What techniques we plan to use. How we plan to evaluate our work.

  • We plan to first do an implementation of a good published method to use as the baseline. From there, we will try to come up with ways to improve it, either with feature engineering or with the model. Currently, we are still surveying the literature to search for good known methods. Once we know what has already been explored, we will have a better idea of what to try.
  • To obtain labels for the training data, we will first run a vanilla NER model on the transcribed version of the data (which doesn't have punctuation and capitalization information). Doing this will give labels at almost the same accuracy level as that obtained from running on data with punctuation and capitalization, as shown by an early work (Miller et al. '97).

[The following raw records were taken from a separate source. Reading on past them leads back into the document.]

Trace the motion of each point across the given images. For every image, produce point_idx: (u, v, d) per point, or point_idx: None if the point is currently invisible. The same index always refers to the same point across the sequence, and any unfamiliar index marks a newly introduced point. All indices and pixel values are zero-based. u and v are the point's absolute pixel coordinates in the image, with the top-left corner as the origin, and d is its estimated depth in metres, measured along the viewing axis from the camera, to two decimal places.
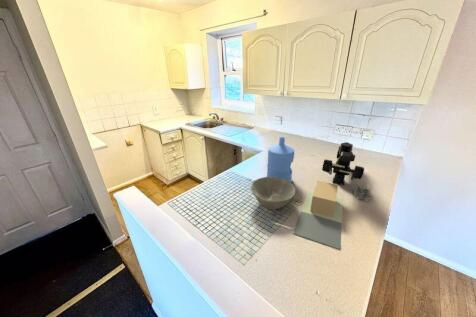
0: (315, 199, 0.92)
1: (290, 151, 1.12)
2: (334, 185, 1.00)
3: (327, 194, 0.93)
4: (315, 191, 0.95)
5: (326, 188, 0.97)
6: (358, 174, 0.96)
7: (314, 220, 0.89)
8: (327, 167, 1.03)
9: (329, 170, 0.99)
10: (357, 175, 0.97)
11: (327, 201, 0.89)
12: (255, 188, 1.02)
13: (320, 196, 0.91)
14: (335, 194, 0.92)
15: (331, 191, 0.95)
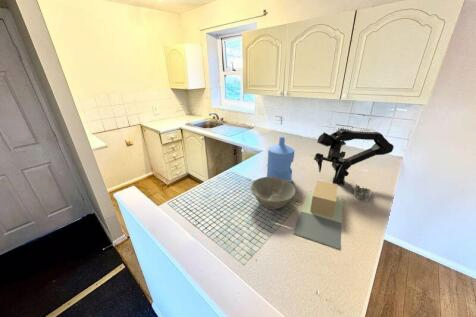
0: (315, 199, 0.92)
1: (290, 151, 1.12)
2: (334, 185, 1.00)
3: (327, 194, 0.93)
4: (315, 191, 0.95)
5: (326, 188, 0.97)
6: (345, 168, 1.07)
7: (314, 220, 0.89)
8: (318, 160, 1.11)
9: (319, 167, 1.10)
10: (344, 168, 1.08)
11: (327, 201, 0.89)
12: (255, 188, 1.02)
13: (320, 196, 0.91)
14: (335, 194, 0.92)
15: (331, 191, 0.95)
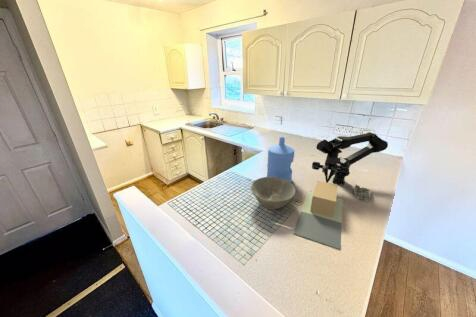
0: (315, 199, 0.92)
1: (290, 151, 1.12)
2: (334, 185, 1.00)
3: (327, 194, 0.93)
4: (315, 191, 0.95)
5: (326, 188, 0.97)
6: (335, 173, 1.08)
7: (314, 220, 0.89)
8: (324, 170, 1.10)
9: (325, 177, 1.08)
10: (334, 173, 1.08)
11: (327, 201, 0.89)
12: (255, 188, 1.02)
13: (320, 196, 0.91)
14: (335, 194, 0.92)
15: (331, 191, 0.95)
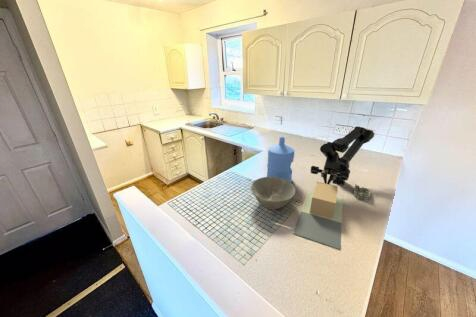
0: (314, 201, 0.91)
1: (290, 151, 1.12)
2: (334, 186, 0.99)
3: (327, 195, 0.92)
4: (315, 192, 0.94)
5: (326, 190, 0.96)
6: (334, 177, 1.03)
7: (314, 220, 0.89)
8: (323, 175, 1.06)
9: (324, 182, 1.04)
10: (333, 178, 1.04)
11: (326, 202, 0.88)
12: (255, 188, 1.02)
13: (320, 197, 0.90)
14: (335, 195, 0.91)
15: (331, 192, 0.94)
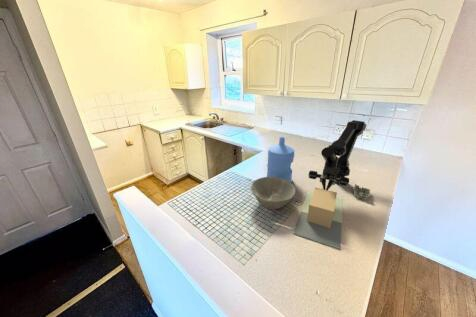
0: (311, 209, 0.86)
1: (290, 151, 1.12)
2: (333, 193, 0.93)
3: (325, 203, 0.86)
4: (312, 199, 0.89)
5: (324, 197, 0.91)
6: (333, 183, 0.98)
7: None
8: (321, 180, 1.00)
9: (323, 187, 0.98)
10: (333, 183, 0.99)
11: (324, 210, 0.83)
12: (255, 188, 1.02)
13: (317, 205, 0.85)
14: (333, 203, 0.86)
15: (329, 199, 0.89)
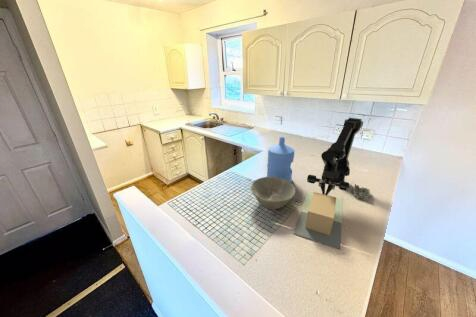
0: (310, 215, 0.82)
1: (290, 151, 1.12)
2: (333, 198, 0.90)
3: (324, 209, 0.83)
4: (311, 205, 0.85)
5: (323, 202, 0.87)
6: (333, 188, 0.94)
7: None
8: (321, 185, 0.97)
9: (322, 192, 0.95)
10: (332, 188, 0.95)
11: (323, 217, 0.79)
12: (255, 188, 1.02)
13: (316, 211, 0.81)
14: (333, 209, 0.82)
15: (329, 205, 0.85)
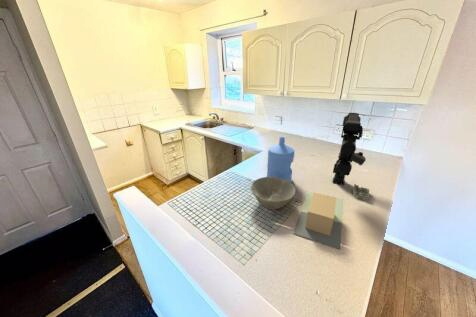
0: (310, 215, 0.82)
1: (290, 151, 1.12)
2: (333, 198, 0.89)
3: (324, 209, 0.82)
4: (311, 205, 0.85)
5: (323, 202, 0.87)
6: None
7: None
8: None
9: (342, 171, 0.99)
10: None
11: (323, 217, 0.79)
12: (255, 188, 1.02)
13: (316, 211, 0.81)
14: (333, 209, 0.82)
15: (329, 205, 0.85)
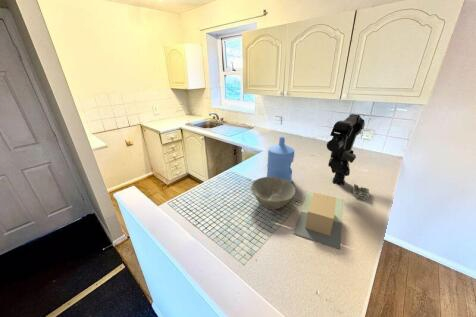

What question you want to answer?

  • Whether external resources "really" help improve speech based IE systems?
  • How much would acoustic confidence information help?

References

  • David Miller, Scan Boisen, Richard Schwartz, Rebecca Stone, Ralph Weischedel. Named Entity Extraction from Noisy Input: Speech and OCR. ACL 1997
  • David D. Palmer, Mari Ostendorf. Improving out-of-vocabulary name resolution, Computer Speech and Language 19 (2005) 107-128.
  • David D. Palmer, Mari Ostendorf. Improving Information Extraction by Modeling Errors in Speech Recognizer Output. Proceedings of the first international conference on Human language technology research, 2001.
  • G Chung, S Seneff, C Wang, L Hetherington - A dynamic vocabulary spoken dialogue interface, Proc. ICSLP, 2004.
  • Benoit Favre, Frederic Bechet, Pascal Nocera - Robust Named Entity extraction from large spoken archives, HLT/EMNLP 2005, 491-498.